-- STORED DATA follows --
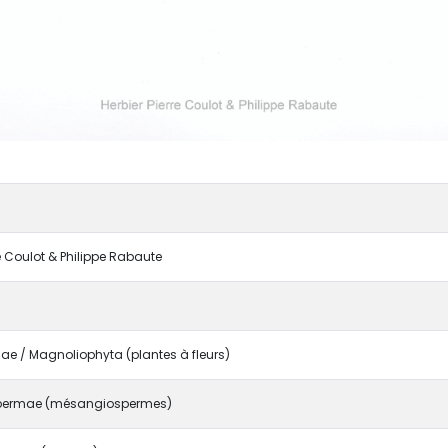
re Coulot & Philippe Rabaute
e / Magnoliophyta (plantes à fleurs)
permae (mésangiospermes)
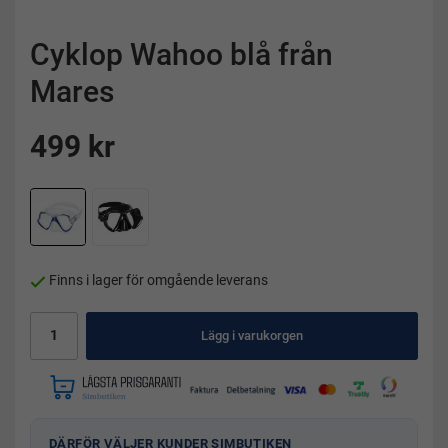
Cyklop Wahoo blå från
Mares
499 kr
Finns i lager för omgående leverans
Lägg i varukorgen
DÄRFÖR VÄLJER KUNDER SIMBUTIKEN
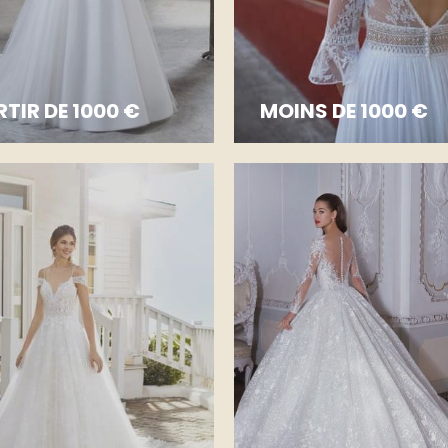
RTIR DE 1000 €
MOINS DE 1000 €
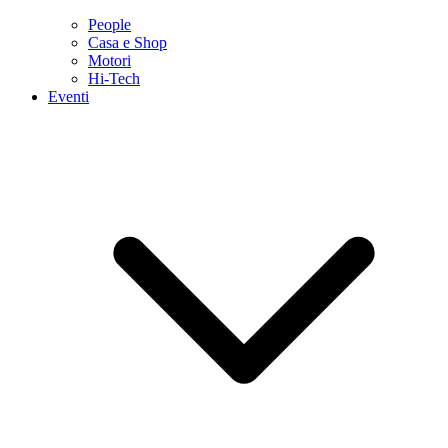
People
Casa e Shop
Motori
Hi-Tech
Eventi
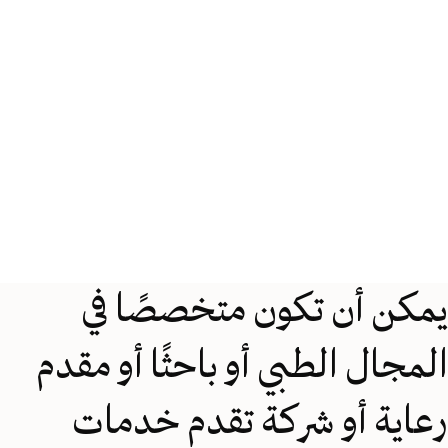
يمكن أن تكون متخصصًا في
المجال الطبي أو باحثًا أو مقدم
رعاية أو شركة تقدم خدمات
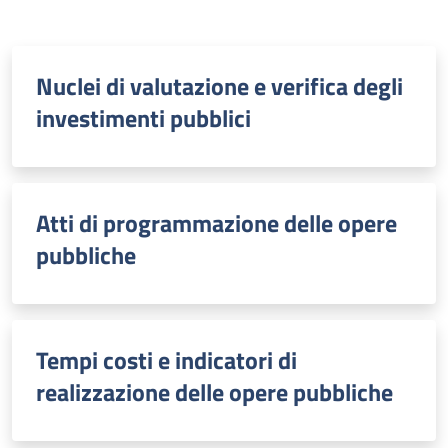
Nuclei di valutazione e verifica degli
investimenti pubblici
Atti di programmazione delle opere
pubbliche
Tempi costi e indicatori di
realizzazione delle opere pubbliche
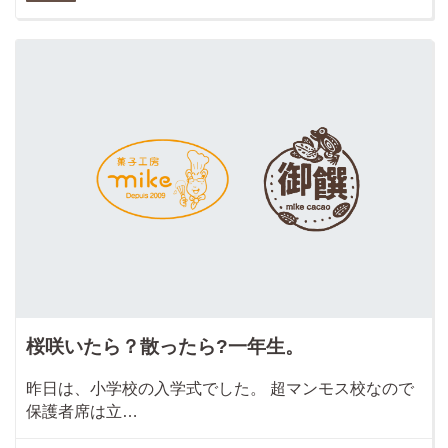
桜咲いたら？散ったら?一年生。
昨日は、小学校の入学式でした。 超マンモス校なので
保護者席は立…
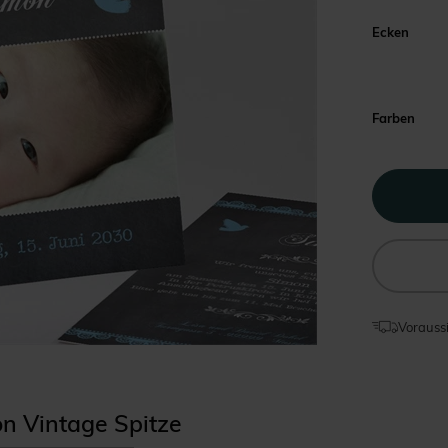
Ecken
Farben
Voraussi
on Vintage Spitze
-- STORED DATA concluded --
* WHAT THIS TASK INVOLVES *
Figure out how many lines above include the string "delle", then report that number and nothing else.

* TASK ANSWER *
2